Annie Leibovitz is one of the most influential photographers of our time and the first woman to be named chief photographer at Rolling Stone. Her subjects include iconic musicians like John Lennon, legendary athletes like Evander Holyfield, and Oscar-winning actors like Sean Connery.

In her first and only online photography class, “Annie Leibovitz Teaches Photography” on MasterClass.com, photographers are given a unique opportunity to learn directly from her, in her own words. We watched the entire class, took detailed notes, and are now presenting you with 5 key concepts that photographers can (and should) apply directly to their own photographic journey.

Thank you to MasterClass for sponsoring this article and making this content possible.

1. No Single Image Truly Captures a Person’s Essence

Annie Leibovitz browses through a collection of portraits – Image provided by MasterClass
Annie Leibovitz browses through a collection of portraits – Image provided by MasterClass

After photographing countless subjects over several decades, Leibovitz found that no single photograph can truly “capture” a person. Instead, Leibovitz believes a subject’s story is best told through a series of images. To illustrate her point, Leibovitz refers to a series of showgirls she photographed in Las Vegas.

After noticing the dramatic transformation the girls underwent while getting ready to go onstage, Leibovitz asked the dancers if she could photograph them before and after they donned their dance costumes. “As the women came in,” Leibovitz states, “I asked them if I could photograph them as themselves before they got ready.” She continues, “It was revelatory. This was the first time it was quite clear to me you needed two pictures to tell the story.” The juxtaposition of the images when placed side by side quickly dissolved Leibovitz’s quest for trying to capture a single, decisive moment in her portrait work.

2. Conceptual Portraits Are Best When Built Around the Subject

Part of Leibovitz’s legacy as the chief photographer for Rolling Stone magazine involves her implementation of conceptual cover images.
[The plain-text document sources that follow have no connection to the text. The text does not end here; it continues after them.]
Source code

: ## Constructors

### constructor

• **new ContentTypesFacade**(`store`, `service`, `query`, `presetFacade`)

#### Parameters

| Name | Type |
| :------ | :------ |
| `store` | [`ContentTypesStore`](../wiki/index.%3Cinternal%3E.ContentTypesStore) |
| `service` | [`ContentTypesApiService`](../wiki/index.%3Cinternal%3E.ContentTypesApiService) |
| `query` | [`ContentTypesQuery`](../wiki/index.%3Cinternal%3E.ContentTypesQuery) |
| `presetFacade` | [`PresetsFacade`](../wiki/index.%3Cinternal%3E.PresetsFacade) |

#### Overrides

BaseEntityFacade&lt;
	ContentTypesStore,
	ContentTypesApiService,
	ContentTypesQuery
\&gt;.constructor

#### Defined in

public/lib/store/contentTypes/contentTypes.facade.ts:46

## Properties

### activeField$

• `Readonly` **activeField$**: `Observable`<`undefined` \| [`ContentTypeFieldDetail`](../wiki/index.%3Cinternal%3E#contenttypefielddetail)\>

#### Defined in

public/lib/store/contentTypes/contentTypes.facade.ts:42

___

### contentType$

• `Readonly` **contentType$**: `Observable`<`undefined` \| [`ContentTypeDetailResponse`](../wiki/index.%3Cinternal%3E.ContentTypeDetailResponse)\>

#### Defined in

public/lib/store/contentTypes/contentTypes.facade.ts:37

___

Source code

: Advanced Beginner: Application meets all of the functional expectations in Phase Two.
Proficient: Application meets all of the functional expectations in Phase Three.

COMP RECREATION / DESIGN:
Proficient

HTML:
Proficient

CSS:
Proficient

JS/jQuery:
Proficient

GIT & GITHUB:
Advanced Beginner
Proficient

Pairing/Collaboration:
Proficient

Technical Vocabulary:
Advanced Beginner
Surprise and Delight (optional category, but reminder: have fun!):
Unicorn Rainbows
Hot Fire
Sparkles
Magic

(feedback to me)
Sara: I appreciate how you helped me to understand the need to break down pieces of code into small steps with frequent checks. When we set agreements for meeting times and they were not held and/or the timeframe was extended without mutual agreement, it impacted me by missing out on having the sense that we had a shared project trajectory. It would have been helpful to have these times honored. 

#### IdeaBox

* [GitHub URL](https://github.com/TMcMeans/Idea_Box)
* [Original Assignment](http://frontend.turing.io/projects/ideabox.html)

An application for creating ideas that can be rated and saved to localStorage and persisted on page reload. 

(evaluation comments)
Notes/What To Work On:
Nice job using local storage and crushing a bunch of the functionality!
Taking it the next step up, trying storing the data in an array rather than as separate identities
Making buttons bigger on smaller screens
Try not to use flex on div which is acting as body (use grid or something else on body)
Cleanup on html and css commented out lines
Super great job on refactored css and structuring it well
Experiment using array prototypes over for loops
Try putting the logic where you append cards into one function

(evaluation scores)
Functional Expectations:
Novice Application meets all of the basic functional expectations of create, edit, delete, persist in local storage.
According to Leibovitz, the biggest breakthroughs for the shift to conceptual Rolling Stone cover images grew from other assignments for Life Magazine. While photographing a series of poets, for instance, she tried to “emulate the poetry” of each poet into the portraits. The key to executing conceptual portraits, according to Leibovitz, lies in research.

When building a concept around her subject, Leibovitz looks at previously published images to see “what they’ve done, what they’re willing to do, what hasn’t been done.” This helps guide the session and keeps the images connected to whomever she’s photographing. Leibovitz notes, “All the work that I do emulates from [the subject].”